To A Dying Church: We Cannot Escape Our Mortality | Sojourners

To A Dying Church: We Cannot Escape Our Mortality

Electrocardiogram, Eskemar / Shutterstock.com
Electrocardiogram, Eskemar / Shutterstock.com

Dear Church,

You are dying. I get it. Because so am I.

And, speaking as one of your pastors, I think this is a very good thing.

To be clear, I don’t have cancer. No doctor has told me to set my affairs in order. But each morning, I wake up feeling a little bit older. Each morning, I notice a few more crinkle lines around my eyes, a bit more resistance when I change what I eat or how I move. Each morning, I am reminded, whether I like it or not, of my own mortality.

I cannot escape my mortality. I will someday die. Scripture reminds us that “all flesh is like grass, and all its glory like the flower of grass. The grass withers, and the flower falls” (1 Peter 1:24). I know that I am no exception to this rule; I am limited. And I live in a culture where the trend is to try to erase these limitations, where I can blur my wrinkles, try fad diets, renew my strength with the latest energy drink.

But these things are illusions.
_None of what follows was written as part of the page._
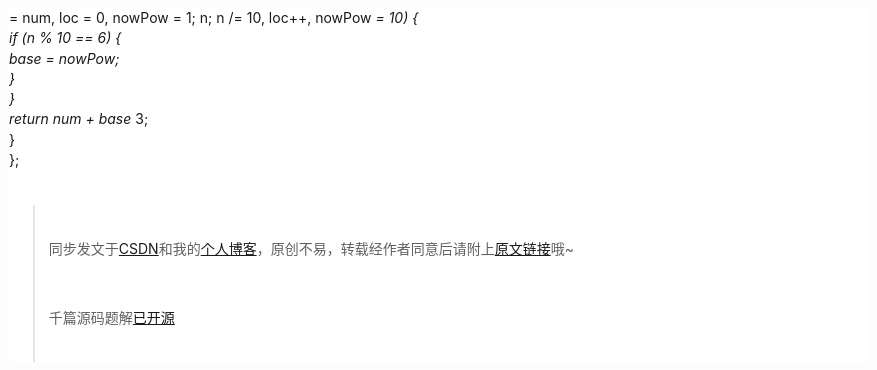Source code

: <span class="token operator">=</span> num<span class="token punctuation">,</span> loc <span class="token operator">=</span> <span class="token number">0</span><span class="token punctuation">,</span> nowPow <span class="token operator">=</span> <span class="token number">1</span><span class="token punctuation">;</span> n<span class="token punctuation">;</span> n <span class="token operator">/=</span> <span class="token number">10</span><span class="token punctuation">,</span> loc<span class="token operator">++</span><span class="token punctuation">,</span> nowPow <span class="token operator">*=</span> <span class="token number">10</span><span class="token punctuation">)</span> <span class="token punctuation">{</span><br>            <span class="token keyword">if</span> <span class="token punctuation">(</span>n <span class="token operator">%</span> <span class="token number">10</span> <span class="token operator">==</span> <span class="token number">6</span><span class="token punctuation">)</span> <span class="token punctuation">{</span><br>                base <span class="token operator">=</span> nowPow<span class="token punctuation">;</span><br>            <span class="token punctuation">}</span><br>        <span class="token punctuation">}</span><br>        <span class="token keyword">return</span> num <span class="token operator">+</span> base <span class="token operator">*</span> <span class="token number">3</span><span class="token punctuation">;</span><br>    <span class="token punctuation">}</span><br><span class="token punctuation">}</span><span class="token punctuation">;</span><br></code></pre> <br><blockquote> <br> <p>同步发文于<a href="https://letmefly.blog.csdn.net/article/details/150443019" rel="nofollow">CSDN</a>和我的<a href="https://blog.letmefly.xyz/" rel="nofollow">个人博客</a>，原创不易，转载经作者同意后请附上<a href="https://blog.letmefly.xyz/2025/08/16/LeetCode%201323.6%E5%92%8C9%E7%BB%84%E6%88%90%E7%9A%84%E6%9C%80%E5%A4%A7%E6%95%B0%E5%AD%97/" rel="nofollow">原文链接</a>哦~</p> <br> <p>千篇源码题解<a href="https://github.com/LetMeFly666/LeetCode">已开源</a></p> <br></blockquote>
I am dying.

Because I am a follower of cultural trends, I know I can try to pretend my death away.

And, because I am a follower of Jesus, I know that I don’t have to.

Church, whose follower are you? Do you remember? Do you remember who you are?

Allow me to remind you.

Church, you are the body of Christ. Nothing more, nothing less. Remember? And the body of Christ is not a flawless body, but a broken one, a body that suffered, died and was buried, and a body that rose again, triumphing over all the powers and principalities which would have destroyed it.

You are the body of Christ. And one of the things that body does is to die.

Dying is scary. I get that, too. Even Jesus prayed that he wouldn’t have to drink from this particular cup. But without dying, there can be no resurrection. Church, it’s okay to die. If Jesus did it, so can you.

The question, though, is not will you die. You will. The question is how.

Will you pretend your death away? Or will you lay down your life for those Jesus calls friends?

Will you cling to the illusion of youth? Or will you pour yourself out, emptying yourself of power and privilege, so that others might live?

Will you wither on the vine? Or will you, like that single grain that falls to the earth, fall and die in the hopes that you might one day bear fruit? Are you, in fact, willing to die?

I think you are.

I think you are, church, because I get to watch you die every day.

I watch your self-centeredness die when, every Saturday, you keep vigil with immigrants’ families outside the detention center. I watch your fearfulness die when, throughout the workweek, you walk alongside people living with mental illness. I watch your generational preferences die when, in coffee shops and jails and Sunday school classrooms, you mentor young people who long to proclaim the Gospel, to embody forgiveness, to seek justice.

Church, I am watching.

Sometimes, I watch weeping, as you once again stone the prophets and fail to recognize the things that make for peace. Sometimes, I watch with compassion, recognizing that, like the anointing woman, you have done what you could to show love in the face of violence. Sometimes, I watch with a heavy heart as you rage against the legion of things that hold you back. And sometimes, I watch with delight as you are restored to your right mind, and you once again find your voice.

As I watch you, church, I marvel. I lament. I delight. And, most of all, I learn. As I watch you die, I learn how to do it, too. As I watch you rise, you renew my hope that, in the midst of this gut-wrenching work, I might rise with Christ as well, bursting forth with new life.

So church, as one of your pastors, I want to say thank you. Thank you for showing me every day who you really are — the broken and beautiful body of Christ. Thank you for letting me die with you. Thank you for filling me with hope that resurrection really will come. And thank you for reminding me constantly that there is nothing – not even the death of the church as we know it — that will ever separate us from the love of God in Christ Jesus our Lord.

Meredith Dodd is a United Methodist pastor in the Pacific Northwest. Beginning this summer, she will serve as lead pastor at Bear Creek United Methodist Church in Woodinville, Wash.